May 4, 1969: Hit the Highway, Freeway
The concrete monstrosity that has long divided Seattle into two absurdly disconnected halves like a brain operation gone horribly awry–a.k.a. Interstate 5–was never a civic inevitability. Long before its official opening in February 1965, citizen activists and elected officials alike fought for a better solution to the city’s emerging need for a major transportation corridor that would connect Seattle with the other major cities on the West Coast. Unfortunately, in 1958 the Washington State Highway Department trumped local desires for a sane solution (such as building the Seattle segment of I-5 on the east side of Lake Washington, still underdeveloped at the time), and we’re still left with the garish results of that dreadful lack of foresight today.
Fortunately, eleven years later, a group of local citizen activists, appalled by the results of the decision to build I-5 in the heart of the city, organized a series of protests against what could have been a much greater infrastructure disaster, namely, the R. H. Thomson Expressway. At the time still under proposal, the Thomson Expressway, if completed, would have followed the Lake Washington shoreline throughout Seattle, running north from Interstate 90 through the Central District, Montlake, and the University of Washington Arboretum, and ominously onward through Lake City to an interchange with an also-proposed Bothell Freeway.

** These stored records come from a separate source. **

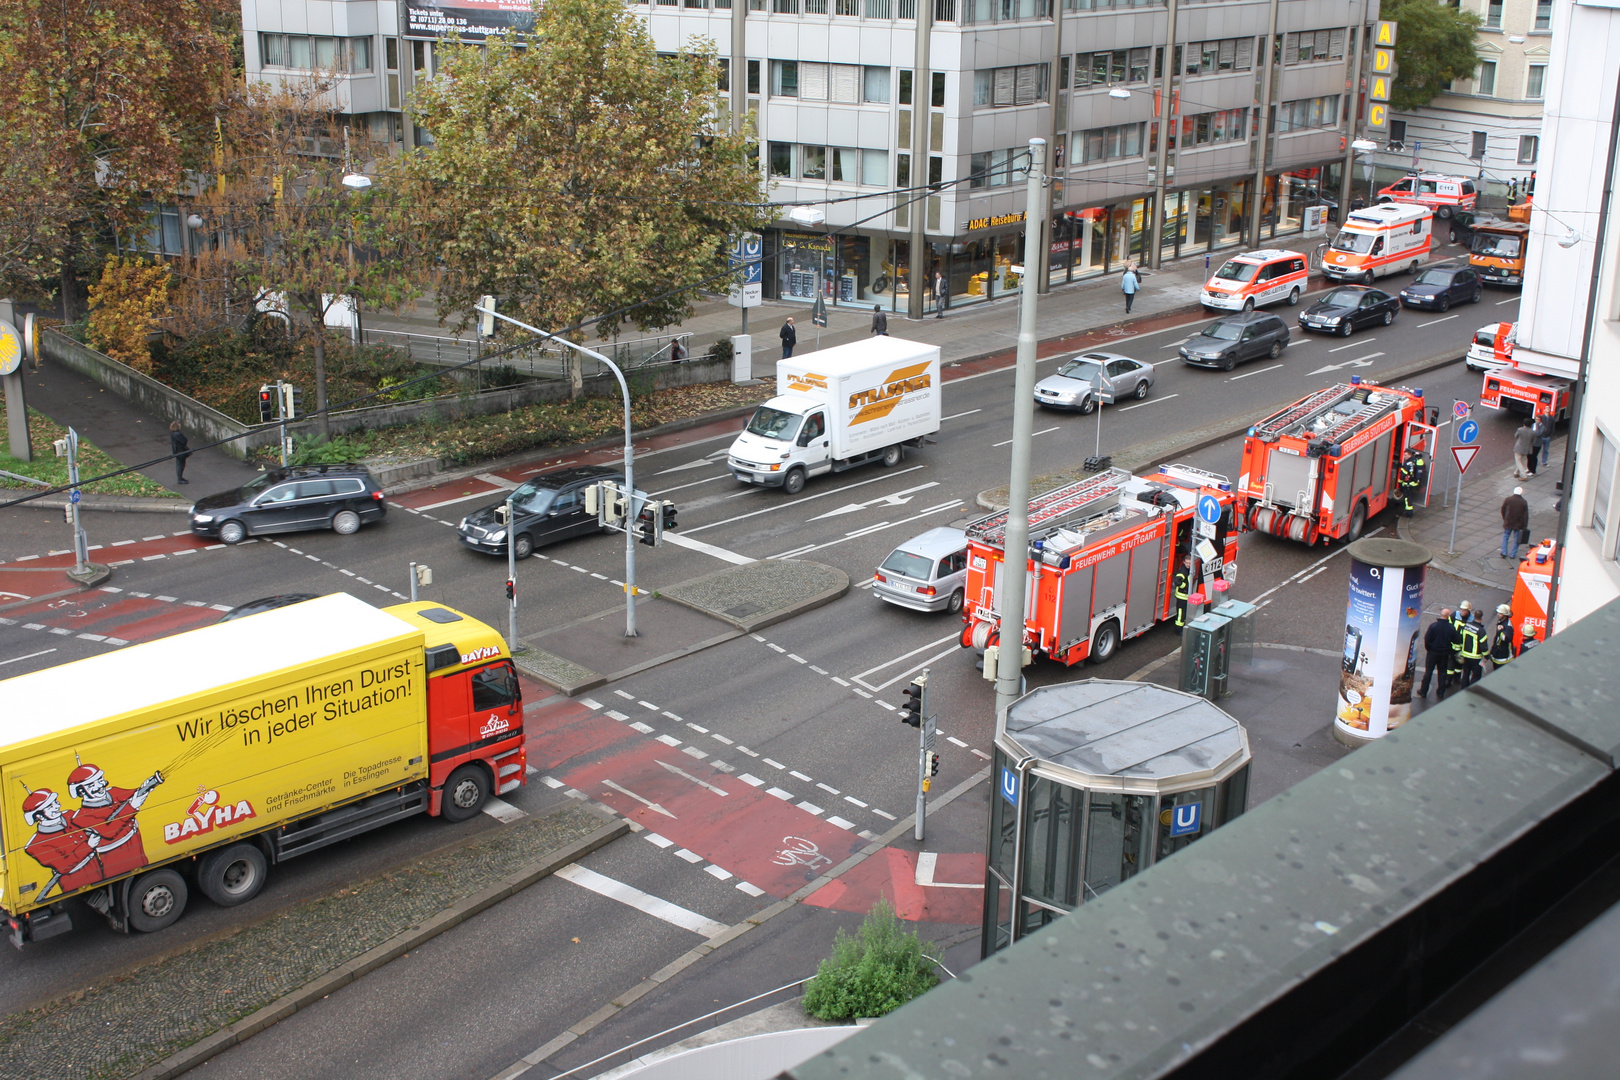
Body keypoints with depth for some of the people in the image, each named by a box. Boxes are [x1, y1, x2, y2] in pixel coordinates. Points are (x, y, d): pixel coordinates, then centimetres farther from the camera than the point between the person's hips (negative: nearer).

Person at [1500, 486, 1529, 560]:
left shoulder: (1507, 500, -8)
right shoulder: (1524, 502, -9)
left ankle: (1504, 553, 15)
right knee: (1516, 539, 12)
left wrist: (1505, 520, 19)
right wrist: (1525, 527, -1)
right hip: (1518, 524, -1)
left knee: (1505, 536, 17)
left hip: (1508, 523, 1)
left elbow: (1503, 510, 3)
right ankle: (1512, 554, 14)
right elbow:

The first of these protests occurred on the date in focus here, when several thousand marched through the Arboretum to protest the expressway’s impending construction. The initial expressway proposal–named for Seattle’s erstwhile city engineer Reginald Heber Thomson (1856-1949)–was approved by Seattle voters in 1960. But when inevitable changes of plan, in which much of Montlake would have been bulldozed, were revealed earlier in 1969, Citizens Against R. H. Thomson organized to oppose the project.
Unlike the earlier, much less passionate opposition to I-5, these protests were eventually successful, benefiting greatly from the local environmental movement that had emerged since 1965. In February 1972–by which time a full-blown anti-freeway movement had emerged nationwide–a special-election ballot referendum was passed in Seattle that withdrew funding for the Thomson project. Finally, in June 1977, the Seattle City Council voted to officially cancel the R. H. Thomson Expressway, thus bringing a joyful closure to a crucial episode of local grassroots activist history.
–Jeff Stevens. Sources: Maynard Arsove, “Concrete Dragons,” Helix, April 3, 1969, p. 16; Clayton Van Lydegraf, “CART … Dragonslayer?,” Helix, April 3, 1969, p. 18; Russell, Charles, “‘Save, Don’t Pave’,” Seattle Post-Intelligencer, May 5, 1969, p. B; Walt Crowley, “Rites of Passage: A Memoir of the Sixties in Seattle” (University of Washington Press, 1995).